O que move a caminhada de Paulo César Rodrigues, de 19 anos, é a chance de ser agrônomo. Natural da região da Chapada Diamantina, na Bahia, o jovem que está terminando o 3º ano do ensino médio vive com outras 140 famílias assentadas e mantém uma roça coletiva com colegas da mesma idade. "Plantamos verduras para consumo interno", coloca. Segundo ele, houve uma multiplicação de assentamentos e acampamentos na área da Chapada, fator que tem diminuído o poderio dos fazendeiros locais.
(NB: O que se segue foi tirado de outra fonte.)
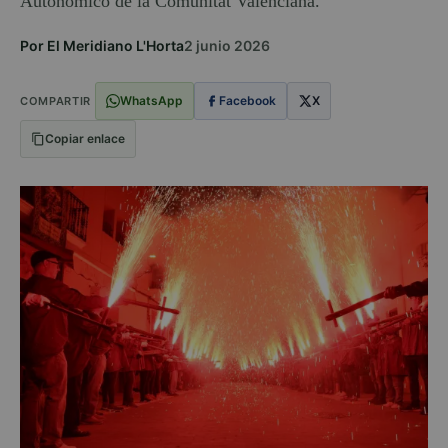
Autonómico de la Comunitat Valenciana.
Por El Meridiano L'Horta
2 junio 2026
WhatsApp
Facebook
X
COMPARTIR
Copiar enlace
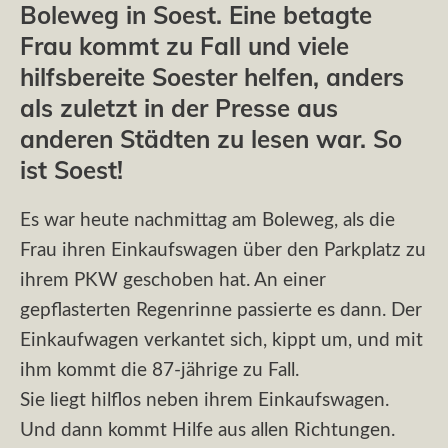
Boleweg in Soest. Eine betagte
Frau kommt zu Fall und viele
hilfsbereite Soester helfen, anders
als zuletzt in der Presse aus
anderen Städten zu lesen war. So
ist Soest!
Es war heute nachmittag am Boleweg, als die
Frau ihren Einkaufswagen über den Parkplatz zu
ihrem PKW geschoben hat. An einer
gepflasterten Regenrinne passierte es dann. Der
Einkaufwagen verkantet sich, kippt um, und mit
ihm kommt die 87-jährige zu Fall.
Sie liegt hilflos neben ihrem Einkaufswagen.
Und dann kommt Hilfe aus allen Richtungen.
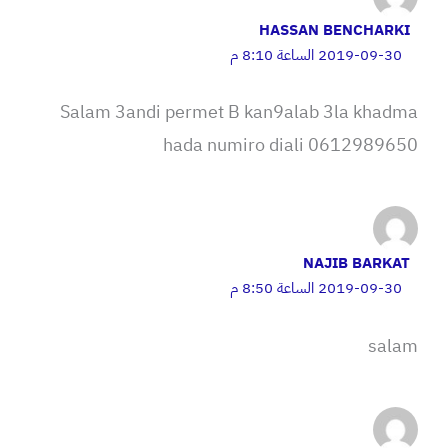
HASSAN BENCHARKI
2019-09-30 الساعة 8:10 م
Salam 3andi permet B kan9alab 3la khadma
hada numiro diali 0612989650
NAJIB BARKAT
2019-09-30 الساعة 8:50 م
salam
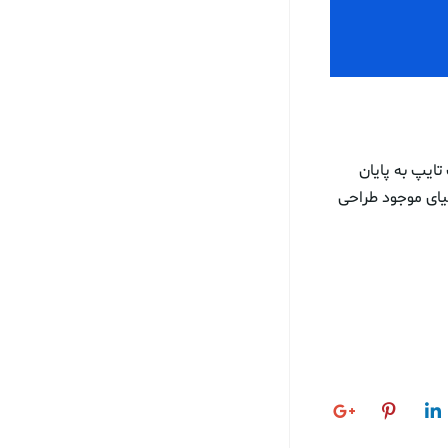
ایپ به پایان
یای موجود طراحی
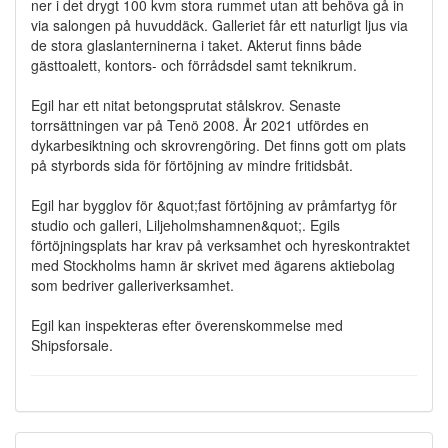
ner i det drygt 100 kvm stora rummet utan att behöva gå in
via salongen på huvuddäck. Galleriet får ett naturligt ljus via
de stora glaslanterninerna i taket. Akterut finns både
gästtoalett, kontors- och förrådsdel samt teknikrum.
Egil har ett nitat betongsprutat stålskrov. Senaste
torrsättningen var på Tenö 2008. År 2021 utfördes en
dykarbesiktning och skrovrengöring. Det finns gott om plats
på styrbords sida för förtöjning av mindre fritidsbåt.
Egil har bygglov för &quot;fast förtöjning av pråmfartyg för
studio och galleri, Liljeholmshamnen&quot;. Egils
förtöjningsplats har krav på verksamhet och hyreskontraktet
med Stockholms hamn är skrivet med ägarens aktiebolag
som bedriver galleriverksamhet.
Egil kan inspekteras efter överenskommelse med
Shipsforsale.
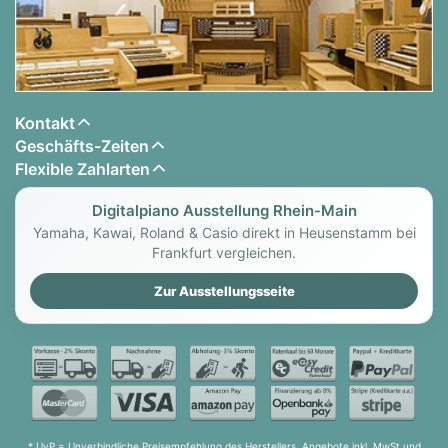
Kontakt
Geschäfts-Zeiten
Flexible Zahlarten
Digitalpiano Ausstellung Rhein-Main
Yamaha, Kawai, Roland & Casio direkt in Heusenstamm bei
Frankfurt vergleichen.
Zur Ausstellungsseite
* UvP = Unverbindliche Preisempfehlung des Herstellers. Angebote inkl. MwSt und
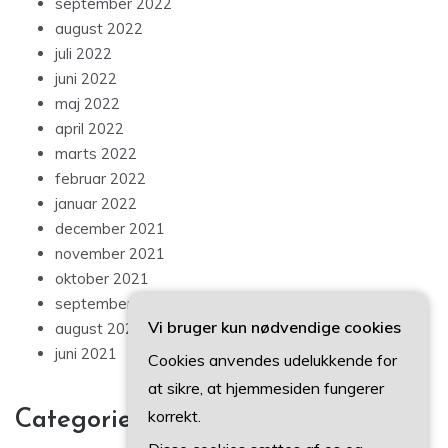
september 2022
august 2022
juli 2022
juni 2022
maj 2022
april 2022
marts 2022
februar 2022
januar 2022
december 2021
november 2021
oktober 2021
september 2021
Vi bruger kun nødvendige cookies
august 2021
juni 2021
Cookies anvendes udelukkende for
at sikre, at hjemmesiden fungerer
korrekt.
Categories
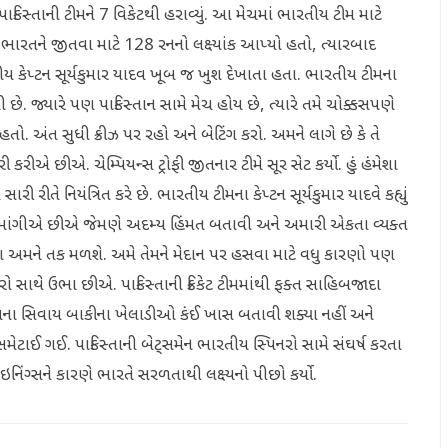
ાકિસ્તાની ટીમને 7 વિકેટથી હરાવ્યું. આ મેચમાં ભારતીય ટીમ માટે
ીમે ભારતને જીતવા માટે 128 રનનો લક્ષ્યાંક આપ્યો હતો, ત્યારબાદ
ીય કેપ્ટન સૂર્યકુમાર યાદવ ખૂબ જ ખુશ દેખાતા હતા. ભારતીય ટીમના
ી છે. જ્યારે પણ પાકિસ્તાન સામે મેચ હોય છે, ત્યારે તમે ચોક્કસપણે
હતો. અંત સુધી ક્રીઝ પર રહો અને બેટિંગ કરો. અમને લાગે છે કે તે
એ છીએ. ચેમ્પિયન્સ ટ્રોફી જીતનાર ટીમે સૂર સેટ કર્યો. હું હંમેશા
 રીતે નિયંત્રિત કરે છે. ભારતીય ટીમના કેપ્ટન સૂર્યકુમાર યાદવે કહ્યું
 માંગીએ છીએ જેમણે અદમ્ય હિંમત બતાવી અને અમારી એકતા વ્યક્ત
પણ અમને તક મળશે. અમે તેમને મેદાન પર હસવા માટે વધુ કારણો પણ
 સાથે ઉભા છીએ. પાકિસ્તાની ક્રિકેટ ટીમમાંથી ફક્ત સાહિબજાદા
તેમના સિવાય બાકીના ખેલાડીઓ કંઈ ખાસ બતાવી શક્યા નહીં અને
મેટાઈ ગઈ. પાકિસ્તાની બેટ્સમેન ભારતીય સ્પિનરો સામે સંઘર્ષ કરતા
નિંગ્સને કારણે ભારતે સરળતાથી લક્ષ્યનો પીછો કર્યો.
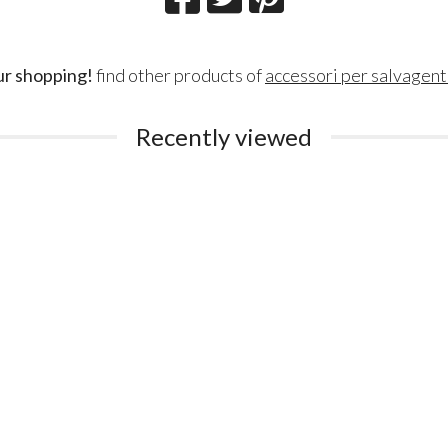
ur shopping!
find other products of
accessori per salvagent
Recently viewed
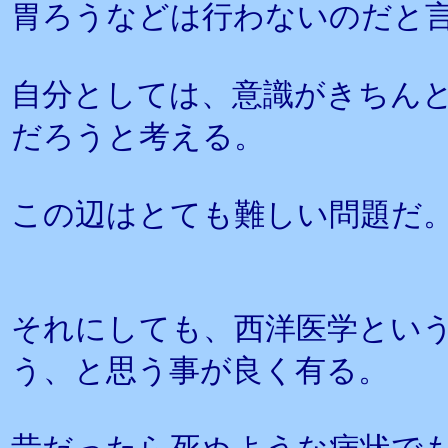
胃ろうなどは行わないのだと
自分としては、意識がきちん
だろうと考える。
この辺はとても難しい問題だ
それにしても、西洋医学とい
う、と思う事が良く有る。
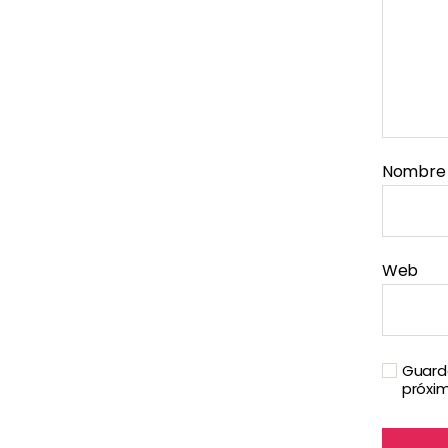
Nombr
Web
Guarda
próxi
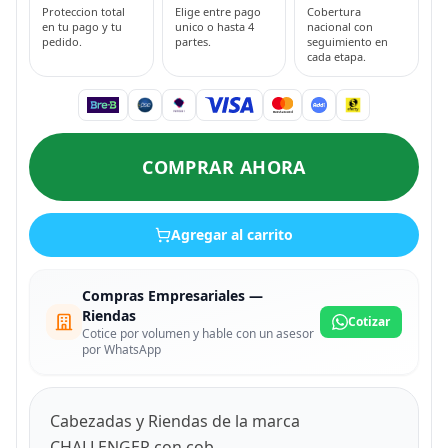
Proteccion total
Elige entre pago
Cobertura
en tu pago y tu
unico o hasta 4
nacional con
pedido.
partes.
seguimiento en
cada etapa.
COMPRAR AHORA
Agregar al carrito
Compras Empresariales —
Riendas
Cotizar
Cotice por volumen y hable con un asesor
por WhatsApp
Cabezadas y Riendas de la marca
CHALLENGER con cob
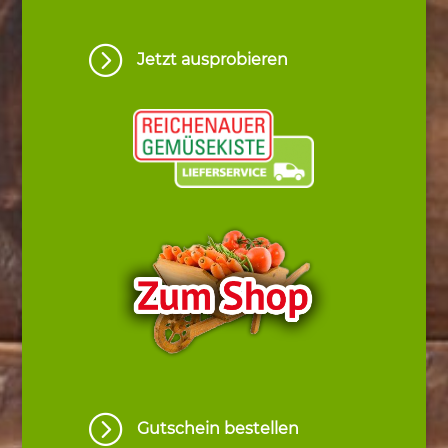
=
Jetzt ausprobieren
=
Gutschein bestellen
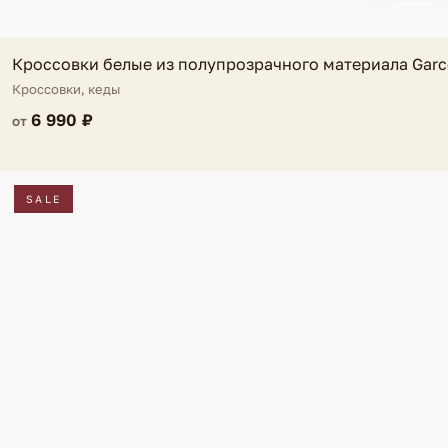
Кроссовки белые из полупрозрачного материала Garc
Кроссовки, кеды
6 990 ₽
от
SALE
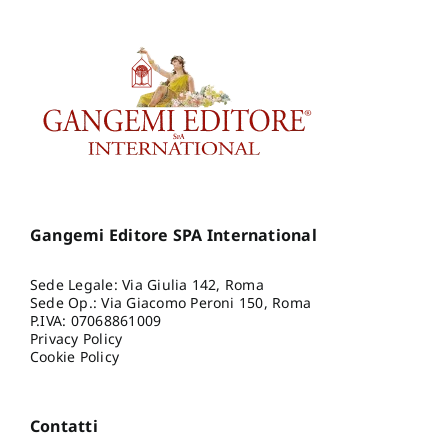
Gangemi Editore SPA International
Sede Legale: Via Giulia 142, Roma
Sede Op.: Via Giacomo Peroni 150, Roma
P.IVA: 07068861009
Privacy Policy
Cookie Policy
Contatti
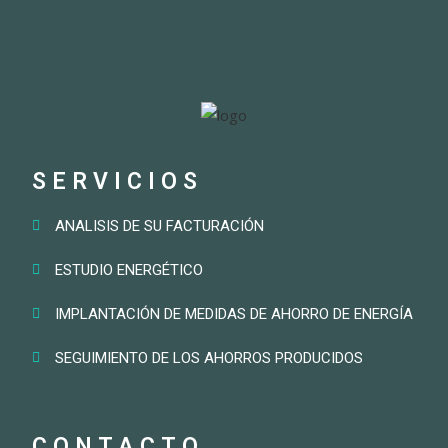
SERVICIOS
ANALISIS DE SU FACTURACIÓN
ESTUDIO ENERGÉTICO
IMPLANTACIÓN DE MEDIDAS DE AHORRO DE ENERGÍA
SEGUIMIENTO DE LOS AHORROS PRODUCIDOS
CONTACTO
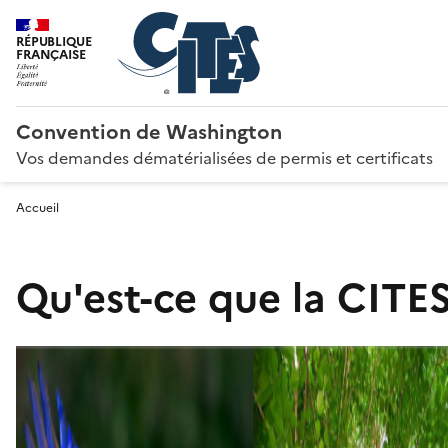
RÉPUBLIQUE
FRANÇAISE
Convention de Washington
Vos demandes dématérialisées de permis et certificats
Accueil
Qu'est-ce que la CITES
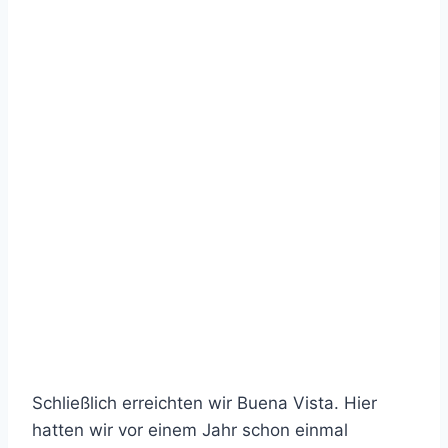
Schließlich erreichten wir Buena Vista. Hier
hatten wir vor einem Jahr schon einmal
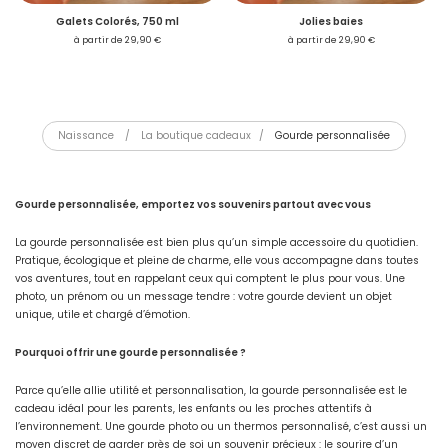
Galets Colorés, 750 ml
Jolies baies
à partir de 29,90 €
à partir de 29,90 €
Se connecter
Naissance
/
La boutique cadeaux
/
Gourde personnalisée
Je créé mon compte
Gourde personnalisée, emportez vos souvenirs partout avec vous
La gourde personnalisée est bien plus qu’un simple accessoire du quotidien.
Pratique, écologique et pleine de charme, elle vous accompagne dans toutes
vos aventures, tout en rappelant ceux qui comptent le plus pour vous. Une
photo, un prénom ou un message tendre : votre gourde devient un objet
unique, utile et chargé d’émotion.
Pourquoi offrir une gourde personnalisée ?
Parce qu’elle allie utilité et personnalisation, la gourde personnalisée est le
cadeau idéal pour les parents, les enfants ou les proches attentifs à
l’environnement. Une gourde photo ou un thermos personnalisé, c’est aussi un
moyen discret de garder près de soi un souvenir précieux : le sourire d’un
Mesmo assim, não se dá nem um pouco por satisfeito e exige mais investimentos governamentais para incrementar a produção dos assentamentos. "A luta do movimento não pára. Se parar, não é
movimento."

Sem-terra que conseguiram se estabelecer na vida, como Geni Francisco Rosa, 59 anos, não deixaram de enfrentar o sol forte do Planalto Central. Há nove anos ela está assentada em Pinheiros, no Espírito Santo, próximo à cidade de São Mateus. Lá, ela possui o seu próprio terreno e também trabalha coletivamente na agrovila com outros 71 núcleos familiares. Consegue sustentar cinco filhos – três já não moram mais com ela -, conta que era meeira e lamenta o fato de que muita gente desiste da vida no assentamento e acaba vendendo lotes de terra.

"Não podemos desistir. É a primeira vez que venho [a um Congresso do MST] e ficou claro que nós temos força para enfrentar qualquer poder. O Congresso mostrou o quanto vale a nossa união."